In fact, even longitudinal observational studies can be misleading with respect to interpretation and representation. For example, this recent study looking at caloric and fat intake over time in statin vs. non-statin users has generated substantial media coverage since over the 10 year observational study period, adults on a statin (a cholesterol lowering drug) increased fat intake and caloric consumption, whereas non-statin users did not. Consequently body mass index increased to a greater extent in statin vs. non-statin users, leading authors to subtitle the article: “Gluttony in the Time of Statins?” Anyone reading the media coverage might become concerned that statin drugs, which are life-saving drugs that dramatically reduce the likelihood of cardiac events, contribute to obesity. But of course these data can’t actually distinguish between various cause and effect scenarios. Does statin use really increase appetite?
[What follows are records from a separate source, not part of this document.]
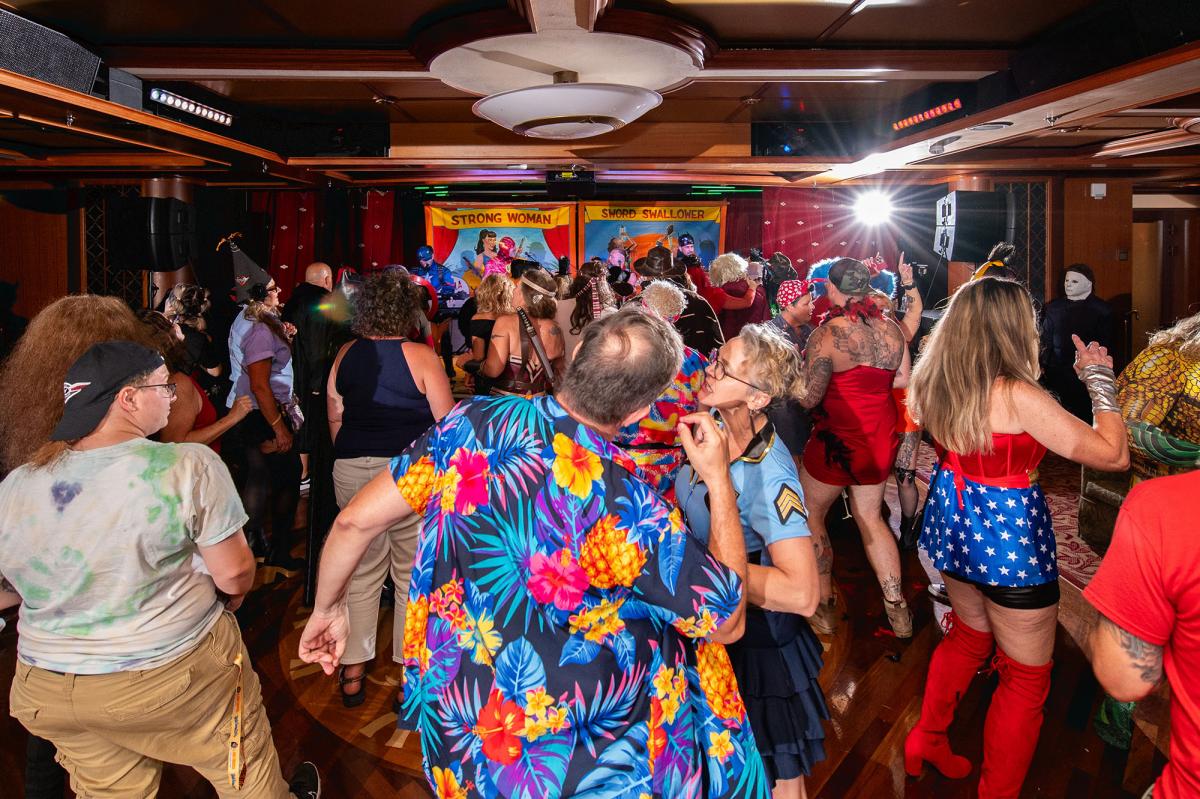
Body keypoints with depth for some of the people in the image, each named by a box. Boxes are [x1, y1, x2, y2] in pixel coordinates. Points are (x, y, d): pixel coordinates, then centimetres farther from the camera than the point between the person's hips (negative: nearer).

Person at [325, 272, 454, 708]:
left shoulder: (346, 355, 2)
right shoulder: (421, 356, -11)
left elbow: (334, 418, 9)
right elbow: (448, 422, -10)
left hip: (351, 471, 4)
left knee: (362, 572, 17)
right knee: (412, 575, 10)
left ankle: (353, 673, 25)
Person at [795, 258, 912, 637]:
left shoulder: (827, 333, -20)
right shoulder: (891, 329, -2)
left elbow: (808, 398, -19)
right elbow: (903, 378, 10)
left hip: (838, 439, -6)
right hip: (882, 438, 6)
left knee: (810, 514, 14)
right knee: (870, 517, 21)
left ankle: (824, 605, 20)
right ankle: (897, 607, 23)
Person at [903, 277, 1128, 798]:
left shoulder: (935, 384, -5)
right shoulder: (1018, 396, -26)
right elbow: (1113, 454, -19)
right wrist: (1100, 379, -8)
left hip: (955, 524, 8)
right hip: (1009, 539, -7)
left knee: (968, 634, 29)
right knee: (1026, 677, 13)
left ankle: (926, 741, 43)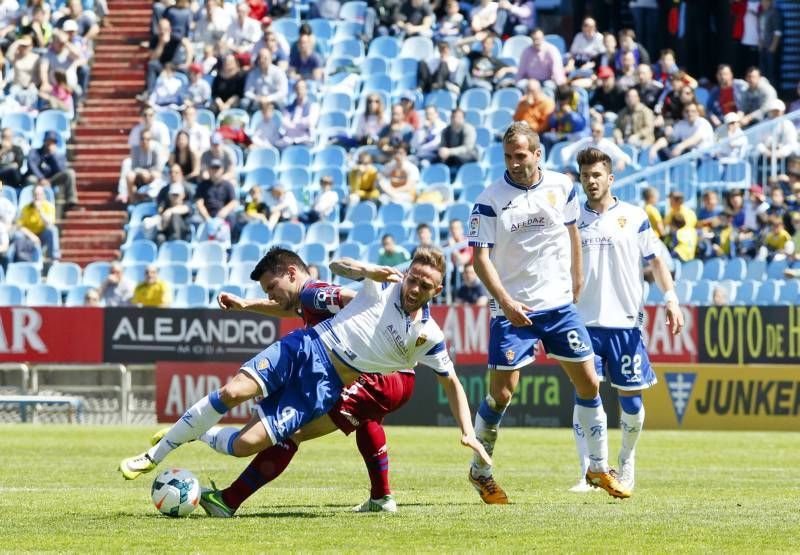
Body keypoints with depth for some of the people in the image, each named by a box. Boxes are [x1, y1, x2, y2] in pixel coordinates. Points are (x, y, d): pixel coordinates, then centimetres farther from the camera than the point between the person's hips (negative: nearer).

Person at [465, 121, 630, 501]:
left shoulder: (561, 187, 1)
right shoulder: (490, 199, -10)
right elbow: (480, 257, -12)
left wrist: (577, 279, 24)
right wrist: (504, 300, -25)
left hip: (559, 303, 4)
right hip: (513, 309, -4)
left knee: (588, 382, 4)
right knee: (502, 392, -7)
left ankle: (599, 469, 19)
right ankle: (480, 471, 12)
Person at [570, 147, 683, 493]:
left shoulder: (634, 217, 4)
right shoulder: (573, 220, 9)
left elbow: (655, 261, 6)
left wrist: (671, 298, -7)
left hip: (625, 322, 0)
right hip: (585, 322, 1)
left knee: (631, 399, 3)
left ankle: (627, 463, 25)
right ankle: (588, 473, -8)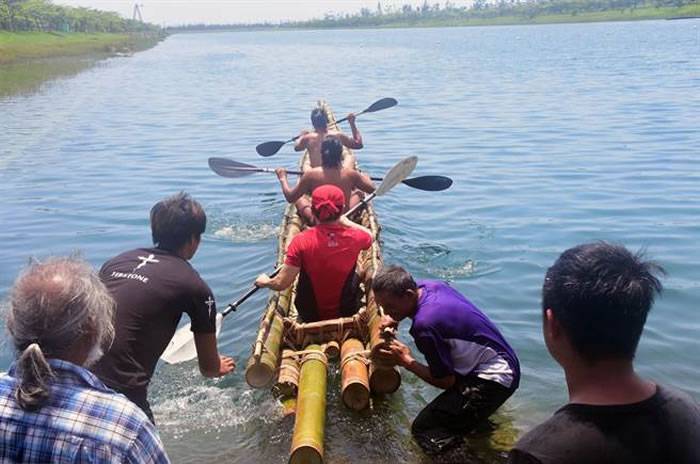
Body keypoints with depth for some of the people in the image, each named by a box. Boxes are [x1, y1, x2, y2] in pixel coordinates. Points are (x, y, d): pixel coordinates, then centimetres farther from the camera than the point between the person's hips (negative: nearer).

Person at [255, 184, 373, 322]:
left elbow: (281, 284, -20)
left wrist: (265, 281, 0)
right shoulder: (354, 238, -18)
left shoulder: (301, 241, -23)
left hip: (309, 316, 0)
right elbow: (369, 235, 8)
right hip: (347, 312, 0)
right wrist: (346, 222, 18)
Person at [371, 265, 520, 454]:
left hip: (494, 379, -10)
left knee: (424, 429, -12)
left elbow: (446, 382, -16)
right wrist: (394, 317, 7)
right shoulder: (428, 285, -2)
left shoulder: (425, 325, -27)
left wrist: (406, 361, -7)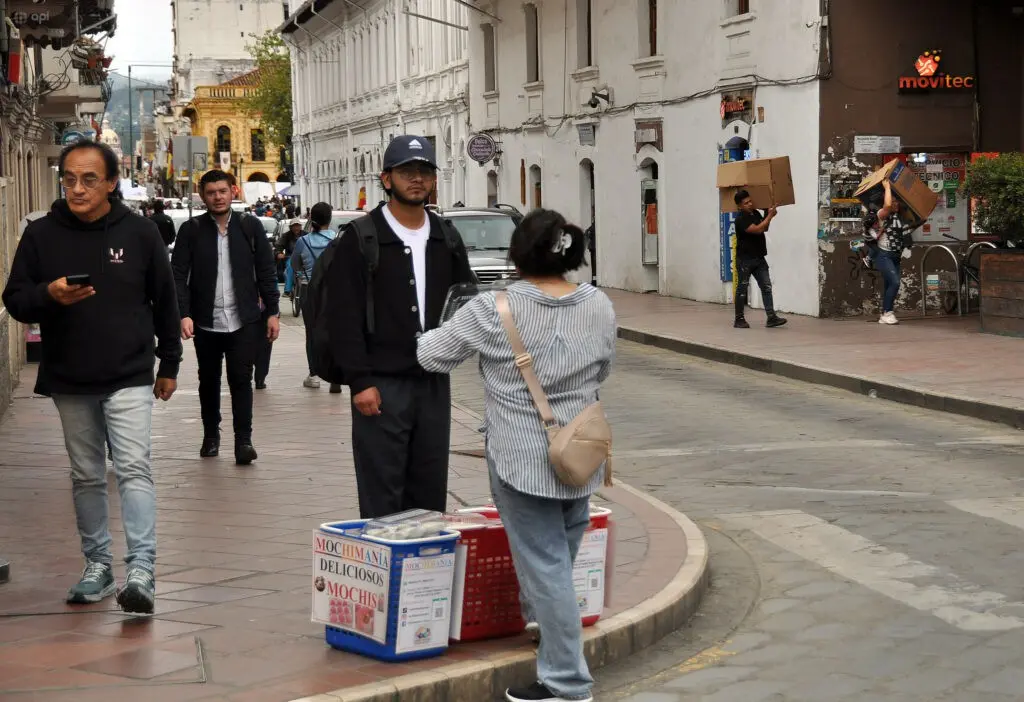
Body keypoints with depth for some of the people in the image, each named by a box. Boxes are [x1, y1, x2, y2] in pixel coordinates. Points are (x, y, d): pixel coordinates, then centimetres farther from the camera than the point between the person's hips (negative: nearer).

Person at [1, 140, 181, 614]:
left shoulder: (139, 232, -1)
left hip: (129, 378, -2)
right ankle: (97, 567, 21)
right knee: (86, 476, 11)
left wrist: (169, 364, 10)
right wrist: (49, 295, -19)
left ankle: (141, 571, -16)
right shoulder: (41, 235, 1)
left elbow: (165, 302, 8)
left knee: (134, 469, -13)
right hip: (69, 381, 3)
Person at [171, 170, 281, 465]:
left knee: (241, 379, -4)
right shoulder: (191, 230, -1)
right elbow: (179, 276, -4)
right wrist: (184, 314, -15)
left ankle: (243, 440, 0)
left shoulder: (250, 226, 2)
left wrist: (272, 312, 0)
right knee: (208, 380, 13)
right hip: (206, 321, 1)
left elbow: (266, 272, 4)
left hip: (243, 320, -1)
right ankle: (211, 435, 28)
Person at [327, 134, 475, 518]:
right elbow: (344, 316, -8)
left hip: (434, 382, 5)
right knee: (382, 501, -1)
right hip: (381, 385, -5)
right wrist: (359, 381, -14)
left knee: (430, 497, 11)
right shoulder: (360, 239, -4)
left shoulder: (446, 240, 12)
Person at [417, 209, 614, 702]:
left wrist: (435, 335, 19)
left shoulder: (494, 310, -14)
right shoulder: (600, 307, 0)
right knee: (560, 563, 20)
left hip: (523, 461, -5)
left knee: (545, 567, -1)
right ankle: (560, 661, 33)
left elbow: (432, 356, -3)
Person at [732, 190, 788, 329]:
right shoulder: (741, 220, -17)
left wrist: (768, 215, 5)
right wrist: (770, 216, -18)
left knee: (766, 287, -1)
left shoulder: (755, 213, 9)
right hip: (745, 259, -7)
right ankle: (739, 319, 9)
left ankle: (771, 317, -4)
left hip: (759, 258, 7)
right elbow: (758, 229, -27)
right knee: (742, 289, 1)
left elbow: (765, 228, 23)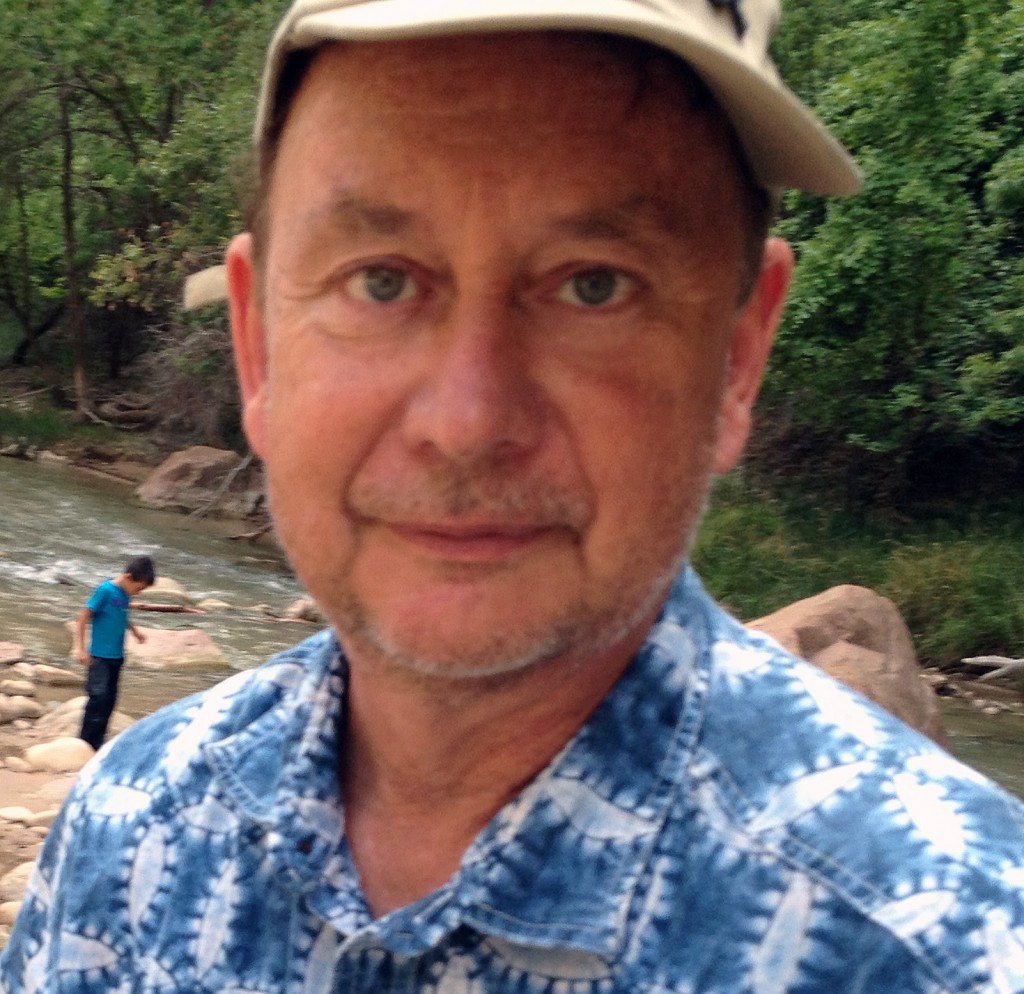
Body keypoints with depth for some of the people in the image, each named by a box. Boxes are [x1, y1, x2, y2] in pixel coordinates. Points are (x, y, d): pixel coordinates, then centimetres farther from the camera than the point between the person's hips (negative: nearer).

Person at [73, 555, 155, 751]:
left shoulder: (124, 594, 5)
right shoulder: (105, 590, -16)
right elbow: (83, 617, -14)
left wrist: (134, 630, 12)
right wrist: (80, 648, -17)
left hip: (117, 657, 8)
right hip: (100, 656, -7)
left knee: (109, 699, 10)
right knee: (98, 697, -10)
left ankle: (97, 742, 19)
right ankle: (86, 744, -2)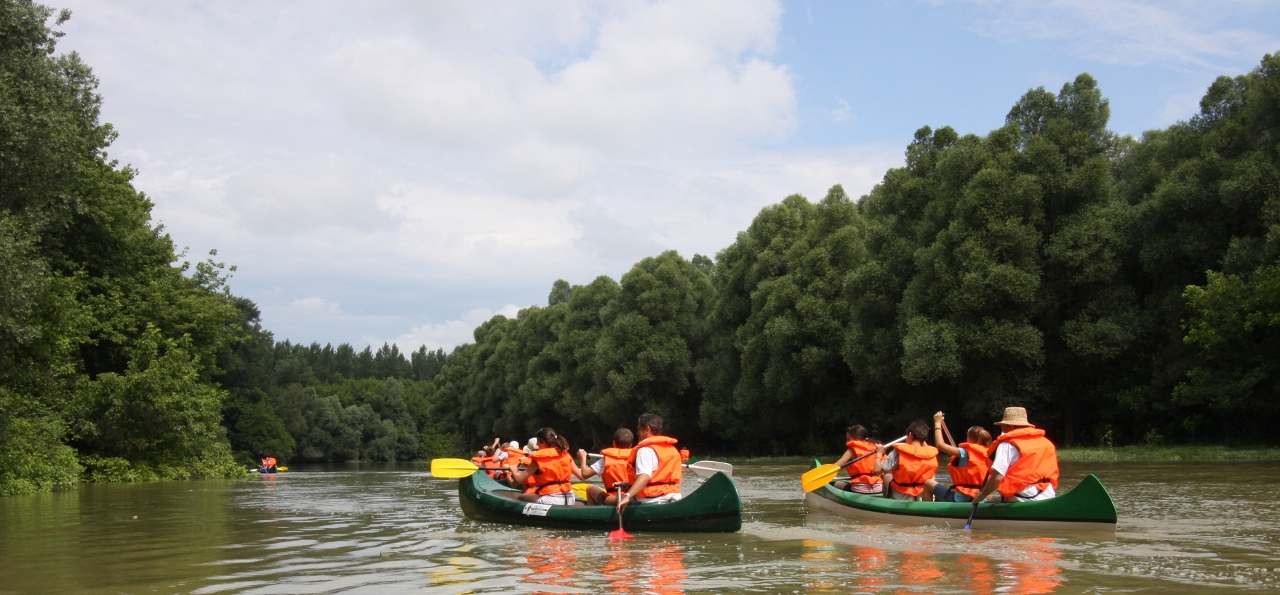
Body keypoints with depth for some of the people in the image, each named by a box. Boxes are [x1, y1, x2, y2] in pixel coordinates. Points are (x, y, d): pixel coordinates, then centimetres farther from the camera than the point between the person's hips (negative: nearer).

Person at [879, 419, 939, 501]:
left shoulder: (899, 452, -17)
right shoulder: (932, 454, -9)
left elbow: (878, 470, -15)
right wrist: (924, 444, 17)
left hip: (900, 498, -2)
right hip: (922, 498, 2)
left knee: (887, 475, 27)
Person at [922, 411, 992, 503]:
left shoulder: (966, 453, -13)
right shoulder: (985, 456, 7)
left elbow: (940, 444, -16)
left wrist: (937, 423, -4)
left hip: (962, 498, -8)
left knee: (928, 483, 6)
Or are statin users simply prone to less healthy diet and lifestyle patterns (perhaps this is why they needed a statin at baseline)? Or do the pyschological effects of a prescription lead to a false belief that diet is less important for disease prevention?
The point of this is simply to say that before you get worried about lemon imports, bedsheets, and butter consumption, keep in mind that research and interpretation are always more limited by what we don’t know than what we do.